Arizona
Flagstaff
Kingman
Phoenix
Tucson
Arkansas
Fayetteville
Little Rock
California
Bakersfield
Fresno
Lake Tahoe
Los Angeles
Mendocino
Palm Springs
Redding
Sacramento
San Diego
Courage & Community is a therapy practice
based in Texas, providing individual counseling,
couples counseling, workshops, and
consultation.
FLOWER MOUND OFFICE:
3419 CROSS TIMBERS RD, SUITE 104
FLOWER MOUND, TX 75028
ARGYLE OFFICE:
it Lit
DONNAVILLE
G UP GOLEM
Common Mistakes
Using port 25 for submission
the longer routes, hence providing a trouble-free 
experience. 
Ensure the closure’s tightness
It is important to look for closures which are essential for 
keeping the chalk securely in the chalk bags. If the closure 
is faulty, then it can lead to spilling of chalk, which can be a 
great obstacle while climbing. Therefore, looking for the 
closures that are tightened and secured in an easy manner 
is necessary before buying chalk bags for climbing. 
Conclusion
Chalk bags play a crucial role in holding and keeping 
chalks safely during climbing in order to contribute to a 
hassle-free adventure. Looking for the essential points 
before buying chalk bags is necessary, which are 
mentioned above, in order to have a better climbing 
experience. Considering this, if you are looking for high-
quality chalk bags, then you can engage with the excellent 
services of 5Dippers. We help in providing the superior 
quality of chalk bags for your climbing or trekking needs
++++++++++++++++++++
=== Problem statement ===
Count every line of the material above that includes "buying", giving the total without any other words.

=== Result of the task ===
2